Malaquías se vuelve a beber de un trago el contenido de su vaso. Lo que está oyendo es música para sus oídos, pero prefiere mantener la marmórea imagen de la rectitud.
—Yo no puedo permitir que mi oro se utilice para esparcir la cizaña de la mentira.
—Se trata de una mentira piadosa. Una mentira buena. Vendrá gente que gastará su dinero y no conseguirá nada, con lo cual habrá más pobres. Cuantos más pobres haya, más gente con probabilidades de ir al Cielo habrá. ¿No es así?

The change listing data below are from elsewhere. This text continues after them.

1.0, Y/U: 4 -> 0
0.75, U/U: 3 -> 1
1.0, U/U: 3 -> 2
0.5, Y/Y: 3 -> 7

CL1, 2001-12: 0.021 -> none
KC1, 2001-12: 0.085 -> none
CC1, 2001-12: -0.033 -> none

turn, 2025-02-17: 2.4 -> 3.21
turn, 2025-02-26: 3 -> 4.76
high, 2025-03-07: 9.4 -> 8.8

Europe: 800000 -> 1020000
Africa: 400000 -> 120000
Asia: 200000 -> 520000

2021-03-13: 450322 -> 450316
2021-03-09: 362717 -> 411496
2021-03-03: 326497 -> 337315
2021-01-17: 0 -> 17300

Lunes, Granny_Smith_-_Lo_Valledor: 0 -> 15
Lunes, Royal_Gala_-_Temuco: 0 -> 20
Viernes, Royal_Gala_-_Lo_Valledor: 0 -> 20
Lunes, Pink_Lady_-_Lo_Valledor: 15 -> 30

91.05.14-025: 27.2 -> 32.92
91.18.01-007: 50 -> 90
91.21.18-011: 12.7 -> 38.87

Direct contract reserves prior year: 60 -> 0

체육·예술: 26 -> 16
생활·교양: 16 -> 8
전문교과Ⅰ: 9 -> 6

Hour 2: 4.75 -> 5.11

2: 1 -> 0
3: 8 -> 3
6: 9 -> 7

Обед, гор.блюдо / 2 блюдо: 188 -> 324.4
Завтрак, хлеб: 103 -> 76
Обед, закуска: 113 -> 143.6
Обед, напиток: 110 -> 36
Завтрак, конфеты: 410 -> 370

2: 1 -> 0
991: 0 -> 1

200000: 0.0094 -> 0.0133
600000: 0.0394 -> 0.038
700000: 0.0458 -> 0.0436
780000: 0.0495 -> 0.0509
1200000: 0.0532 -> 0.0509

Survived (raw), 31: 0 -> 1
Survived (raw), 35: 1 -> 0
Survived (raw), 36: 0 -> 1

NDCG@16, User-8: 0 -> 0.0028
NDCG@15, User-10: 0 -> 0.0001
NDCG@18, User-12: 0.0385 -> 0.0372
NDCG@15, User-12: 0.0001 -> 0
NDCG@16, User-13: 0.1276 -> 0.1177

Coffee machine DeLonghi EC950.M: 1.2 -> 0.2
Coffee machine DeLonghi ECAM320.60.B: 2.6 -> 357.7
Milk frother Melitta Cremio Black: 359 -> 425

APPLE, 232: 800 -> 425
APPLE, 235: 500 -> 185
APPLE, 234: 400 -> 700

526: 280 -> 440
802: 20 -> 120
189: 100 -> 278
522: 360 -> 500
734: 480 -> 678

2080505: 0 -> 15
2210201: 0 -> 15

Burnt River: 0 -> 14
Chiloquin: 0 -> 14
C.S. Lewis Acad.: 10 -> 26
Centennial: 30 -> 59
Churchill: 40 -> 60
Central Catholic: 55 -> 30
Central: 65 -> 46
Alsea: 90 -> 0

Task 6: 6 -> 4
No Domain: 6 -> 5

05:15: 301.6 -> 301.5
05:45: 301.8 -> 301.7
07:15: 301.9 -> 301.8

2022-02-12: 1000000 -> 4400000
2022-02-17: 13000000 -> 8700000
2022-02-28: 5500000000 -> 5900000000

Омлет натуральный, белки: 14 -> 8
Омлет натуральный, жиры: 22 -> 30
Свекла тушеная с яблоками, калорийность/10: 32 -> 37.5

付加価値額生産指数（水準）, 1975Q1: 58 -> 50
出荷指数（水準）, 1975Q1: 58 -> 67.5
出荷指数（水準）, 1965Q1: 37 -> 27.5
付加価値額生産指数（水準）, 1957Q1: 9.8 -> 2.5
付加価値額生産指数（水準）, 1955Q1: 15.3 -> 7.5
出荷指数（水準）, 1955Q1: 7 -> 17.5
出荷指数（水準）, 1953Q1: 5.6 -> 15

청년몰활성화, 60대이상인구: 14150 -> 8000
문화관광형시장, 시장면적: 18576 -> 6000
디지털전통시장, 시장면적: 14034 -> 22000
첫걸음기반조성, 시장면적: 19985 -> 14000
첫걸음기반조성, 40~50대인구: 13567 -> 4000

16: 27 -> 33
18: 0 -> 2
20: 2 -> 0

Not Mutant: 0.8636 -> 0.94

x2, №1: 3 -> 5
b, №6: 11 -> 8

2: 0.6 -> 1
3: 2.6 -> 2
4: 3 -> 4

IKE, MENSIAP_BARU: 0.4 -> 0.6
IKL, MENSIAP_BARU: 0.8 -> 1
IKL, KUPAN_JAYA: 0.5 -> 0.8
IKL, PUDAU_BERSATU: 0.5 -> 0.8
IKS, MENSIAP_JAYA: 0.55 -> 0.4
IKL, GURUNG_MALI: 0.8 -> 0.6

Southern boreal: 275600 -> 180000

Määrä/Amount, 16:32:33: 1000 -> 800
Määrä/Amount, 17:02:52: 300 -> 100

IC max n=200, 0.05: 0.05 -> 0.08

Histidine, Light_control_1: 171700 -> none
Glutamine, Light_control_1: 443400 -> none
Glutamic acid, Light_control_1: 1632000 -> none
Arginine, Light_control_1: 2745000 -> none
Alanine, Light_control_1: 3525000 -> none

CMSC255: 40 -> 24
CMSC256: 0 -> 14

Malaquías se ha quedado mudo. Como un autómata ciego descorcha la botella de escocés y rellena su vaso. Sus ojos están quitándole el envoltorio de regalo al futuro. Curro se explica como una voz interior de dentro del cura.
—Cuantos más pobres haya y vayan al Cielo más posibilidades habrá, a través de su intercesión, de que el Imperio de Dios vuelva a gobernar el Universo.
Malaquías vacía su vaso ensimismado y una flema alcohólica le irradia un humor de azufre al rostro espectral.
—Cuéntame qué harás con el oro que yo te daría en préstamo.